[Stored items]

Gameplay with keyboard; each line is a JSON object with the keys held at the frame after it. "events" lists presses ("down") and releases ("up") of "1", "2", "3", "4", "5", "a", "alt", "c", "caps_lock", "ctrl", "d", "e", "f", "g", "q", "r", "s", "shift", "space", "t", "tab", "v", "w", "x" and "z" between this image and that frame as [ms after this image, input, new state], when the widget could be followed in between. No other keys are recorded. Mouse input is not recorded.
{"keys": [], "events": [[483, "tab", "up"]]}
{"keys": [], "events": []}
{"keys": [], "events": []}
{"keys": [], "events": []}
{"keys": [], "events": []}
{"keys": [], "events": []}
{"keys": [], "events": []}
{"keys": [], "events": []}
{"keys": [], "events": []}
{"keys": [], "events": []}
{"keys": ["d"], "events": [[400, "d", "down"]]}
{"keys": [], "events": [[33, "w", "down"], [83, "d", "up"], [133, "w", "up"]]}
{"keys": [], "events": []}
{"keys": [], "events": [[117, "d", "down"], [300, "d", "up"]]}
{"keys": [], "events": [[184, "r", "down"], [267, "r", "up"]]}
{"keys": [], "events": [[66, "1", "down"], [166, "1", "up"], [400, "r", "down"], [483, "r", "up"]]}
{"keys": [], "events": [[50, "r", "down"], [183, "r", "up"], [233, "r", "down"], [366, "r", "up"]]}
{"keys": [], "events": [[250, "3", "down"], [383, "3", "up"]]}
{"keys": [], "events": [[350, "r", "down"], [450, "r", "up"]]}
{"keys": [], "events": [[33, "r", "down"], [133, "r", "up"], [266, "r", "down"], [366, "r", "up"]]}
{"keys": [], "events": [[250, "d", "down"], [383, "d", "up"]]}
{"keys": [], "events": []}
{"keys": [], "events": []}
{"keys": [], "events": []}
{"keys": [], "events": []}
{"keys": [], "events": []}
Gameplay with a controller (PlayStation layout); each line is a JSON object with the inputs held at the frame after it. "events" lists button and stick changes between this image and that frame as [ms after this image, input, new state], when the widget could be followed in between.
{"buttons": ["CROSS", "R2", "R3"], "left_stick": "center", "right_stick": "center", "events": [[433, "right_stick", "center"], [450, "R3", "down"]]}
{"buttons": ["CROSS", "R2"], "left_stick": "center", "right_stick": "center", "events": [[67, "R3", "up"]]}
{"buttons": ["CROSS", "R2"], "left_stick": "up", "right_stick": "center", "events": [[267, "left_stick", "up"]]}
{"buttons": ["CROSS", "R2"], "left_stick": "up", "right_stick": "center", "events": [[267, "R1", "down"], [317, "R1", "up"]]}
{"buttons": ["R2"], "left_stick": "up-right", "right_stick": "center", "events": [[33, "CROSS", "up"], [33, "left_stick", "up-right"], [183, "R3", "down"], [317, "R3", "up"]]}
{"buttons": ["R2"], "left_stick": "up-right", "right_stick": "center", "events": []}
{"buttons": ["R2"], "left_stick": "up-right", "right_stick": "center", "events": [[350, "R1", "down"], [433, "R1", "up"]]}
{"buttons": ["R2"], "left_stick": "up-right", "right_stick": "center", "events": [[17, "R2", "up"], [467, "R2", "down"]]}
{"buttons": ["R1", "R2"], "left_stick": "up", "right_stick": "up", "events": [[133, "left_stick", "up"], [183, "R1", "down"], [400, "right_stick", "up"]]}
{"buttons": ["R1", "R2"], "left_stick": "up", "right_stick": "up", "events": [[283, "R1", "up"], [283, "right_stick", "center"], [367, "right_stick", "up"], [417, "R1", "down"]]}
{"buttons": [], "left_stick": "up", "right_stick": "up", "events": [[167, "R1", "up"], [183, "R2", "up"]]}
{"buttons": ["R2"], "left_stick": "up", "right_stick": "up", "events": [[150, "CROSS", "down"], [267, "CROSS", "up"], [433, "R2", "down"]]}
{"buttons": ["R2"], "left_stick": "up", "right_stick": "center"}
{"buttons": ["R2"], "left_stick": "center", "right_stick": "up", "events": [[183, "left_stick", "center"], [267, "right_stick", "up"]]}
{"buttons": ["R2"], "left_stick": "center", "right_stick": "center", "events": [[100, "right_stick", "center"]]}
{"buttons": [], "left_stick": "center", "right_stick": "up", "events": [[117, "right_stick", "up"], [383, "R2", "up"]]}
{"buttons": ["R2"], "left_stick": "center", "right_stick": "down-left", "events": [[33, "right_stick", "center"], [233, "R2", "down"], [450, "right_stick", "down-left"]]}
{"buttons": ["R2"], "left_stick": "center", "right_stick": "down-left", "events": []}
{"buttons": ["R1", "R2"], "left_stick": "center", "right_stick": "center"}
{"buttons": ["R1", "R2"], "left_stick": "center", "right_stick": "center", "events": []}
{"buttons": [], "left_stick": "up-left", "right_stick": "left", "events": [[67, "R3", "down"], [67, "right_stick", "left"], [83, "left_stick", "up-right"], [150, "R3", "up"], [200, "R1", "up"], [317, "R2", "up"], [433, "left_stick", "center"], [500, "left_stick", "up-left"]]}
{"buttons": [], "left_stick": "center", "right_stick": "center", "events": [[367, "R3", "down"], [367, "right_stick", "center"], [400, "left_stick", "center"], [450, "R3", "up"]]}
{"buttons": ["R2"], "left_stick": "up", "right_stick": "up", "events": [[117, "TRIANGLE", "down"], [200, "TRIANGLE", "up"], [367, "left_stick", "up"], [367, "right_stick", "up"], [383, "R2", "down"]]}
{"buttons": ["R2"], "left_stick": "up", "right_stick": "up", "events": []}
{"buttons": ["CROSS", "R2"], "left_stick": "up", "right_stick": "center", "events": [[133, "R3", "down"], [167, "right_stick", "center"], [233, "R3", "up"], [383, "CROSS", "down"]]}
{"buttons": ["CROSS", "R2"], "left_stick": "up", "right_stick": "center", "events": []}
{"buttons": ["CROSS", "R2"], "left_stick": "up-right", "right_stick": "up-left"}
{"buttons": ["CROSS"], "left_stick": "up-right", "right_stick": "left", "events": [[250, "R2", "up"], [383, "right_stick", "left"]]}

◆ THE PROBLEM
Give again each line shown above, keeping every word as it is.

◆ EXERCISE ANSWER
Gameplay with keyboard; each line is a JSON object with the keys held at the frame after it. "events" lists presses ("down") and releases ("up") of "1", "2", "3", "4", "5", "a", "alt", "c", "caps_lock", "ctrl", "d", "e", "f", "g", "q", "r", "s", "shift", "space", "t", "tab", "v", "w", "x" and "z" between this image and that frame as [ms after this image, input, new state], when the widget could be followed in between. No other keys are recorded. Mouse input is not recorded.
{"keys": [], "events": [[483, "tab", "up"]]}
{"keys": [], "events": []}
{"keys": [], "events": []}
{"keys": [], "events": []}
{"keys": [], "events": []}
{"keys": [], "events": []}
{"keys": [], "events": []}
{"keys": [], "events": []}
{"keys": [], "events": []}
{"keys": [], "events": []}
{"keys": ["d"], "events": [[400, "d", "down"]]}
{"keys": [], "events": [[33, "w", "down"], [83, "d", "up"], [133, "w", "up"]]}
{"keys": [], "events": []}
{"keys": [], "events": [[117, "d", "down"], [300, "d", "up"]]}
{"keys": [], "events": [[184, "r", "down"], [267, "r", "up"]]}
{"keys": [], "events": [[66, "1", "down"], [166, "1", "up"], [400, "r", "down"], [483, "r", "up"]]}
{"keys": [], "events": [[50, "r", "down"], [183, "r", "up"], [233, "r", "down"], [366, "r", "up"]]}
{"keys": [], "events": [[250, "3", "down"], [383, "3", "up"]]}
{"keys": [], "events": [[350, "r", "down"], [450, "r", "up"]]}
{"keys": [], "events": [[33, "r", "down"], [133, "r", "up"], [266, "r", "down"], [366, "r", "up"]]}
{"keys": [], "events": [[250, "d", "down"], [383, "d", "up"]]}
{"keys": [], "events": []}
{"keys": [], "events": []}
{"keys": [], "events": []}
{"keys": [], "events": []}
{"keys": [], "events": []}
Gameplay with a controller (PlayStation layout); each line is a JSON object with the inputs held at the frame after it. "events" lists button and stick changes between this image and that frame as [ms after this image, input, new state], when the widget could be followed in between.
{"buttons": ["CROSS", "R2", "R3"], "left_stick": "center", "right_stick": "center", "events": [[433, "right_stick", "center"], [450, "R3", "down"]]}
{"buttons": ["CROSS", "R2"], "left_stick": "center", "right_stick": "center", "events": [[67, "R3", "up"]]}
{"buttons": ["CROSS", "R2"], "left_stick": "up", "right_stick": "center", "events": [[267, "left_stick", "up"]]}
{"buttons": ["CROSS", "R2"], "left_stick": "up", "right_stick": "center", "events": [[267, "R1", "down"], [317, "R1", "up"]]}
{"buttons": ["R2"], "left_stick": "up-right", "right_stick": "center", "events": [[33, "CROSS", "up"], [33, "left_stick", "up-right"], [183, "R3", "down"], [317, "R3", "up"]]}
{"buttons": ["R2"], "left_stick": "up-right", "right_stick": "center", "events": []}
{"buttons": ["R2"], "left_stick": "up-right", "right_stick": "center", "events": [[350, "R1", "down"], [433, "R1", "up"]]}
{"buttons": ["R2"], "left_stick": "up-right", "right_stick": "center", "events": [[17, "R2", "up"], [467, "R2", "down"]]}
{"buttons": ["R1", "R2"], "left_stick": "up", "right_stick": "up", "events": [[133, "left_stick", "up"], [183, "R1", "down"], [400, "right_stick", "up"]]}
{"buttons": ["R1", "R2"], "left_stick": "up", "right_stick": "up", "events": [[283, "R1", "up"], [283, "right_stick", "center"], [367, "right_stick", "up"], [417, "R1", "down"]]}
{"buttons": [], "left_stick": "up", "right_stick": "up", "events": [[167, "R1", "up"], [183, "R2", "up"]]}
{"buttons": ["R2"], "left_stick": "up", "right_stick": "up", "events": [[150, "CROSS", "down"], [267, "CROSS", "up"], [433, "R2", "down"]]}
{"buttons": ["R2"], "left_stick": "up", "right_stick": "center"}
{"buttons": ["R2"], "left_stick": "center", "right_stick": "up", "events": [[183, "left_stick", "center"], [267, "right_stick", "up"]]}
{"buttons": ["R2"], "left_stick": "center", "right_stick": "center", "events": [[100, "right_stick", "center"]]}
{"buttons": [], "left_stick": "center", "right_stick": "up", "events": [[117, "right_stick", "up"], [383, "R2", "up"]]}
{"buttons": ["R2"], "left_stick": "center", "right_stick": "down-left", "events": [[33, "right_stick", "center"], [233, "R2", "down"], [450, "right_stick", "down-left"]]}
{"buttons": ["R2"], "left_stick": "center", "right_stick": "down-left", "events": []}
{"buttons": ["R1", "R2"], "left_stick": "center", "right_stick": "center"}
{"buttons": ["R1", "R2"], "left_stick": "center", "right_stick": "center", "events": []}
{"buttons": [], "left_stick": "up-left", "right_stick": "left", "events": [[67, "R3", "down"], [67, "right_stick", "left"], [83, "left_stick", "up-right"], [150, "R3", "up"], [200, "R1", "up"], [317, "R2", "up"], [433, "left_stick", "center"], [500, "left_stick", "up-left"]]}
{"buttons": [], "left_stick": "center", "right_stick": "center", "events": [[367, "R3", "down"], [367, "right_stick", "center"], [400, "left_stick", "center"], [450, "R3", "up"]]}
{"buttons": ["R2"], "left_stick": "up", "right_stick": "up", "events": [[117, "TRIANGLE", "down"], [200, "TRIANGLE", "up"], [367, "left_stick", "up"], [367, "right_stick", "up"], [383, "R2", "down"]]}
{"buttons": ["R2"], "left_stick": "up", "right_stick": "up", "events": []}
{"buttons": ["CROSS", "R2"], "left_stick": "up", "right_stick": "center", "events": [[133, "R3", "down"], [167, "right_stick", "center"], [233, "R3", "up"], [383, "CROSS", "down"]]}
{"buttons": ["CROSS", "R2"], "left_stick": "up", "right_stick": "center", "events": []}
{"buttons": ["CROSS", "R2"], "left_stick": "up-right", "right_stick": "up-left"}
{"buttons": ["CROSS"], "left_stick": "up-right", "right_stick": "left", "events": [[250, "R2", "up"], [383, "right_stick", "left"]]}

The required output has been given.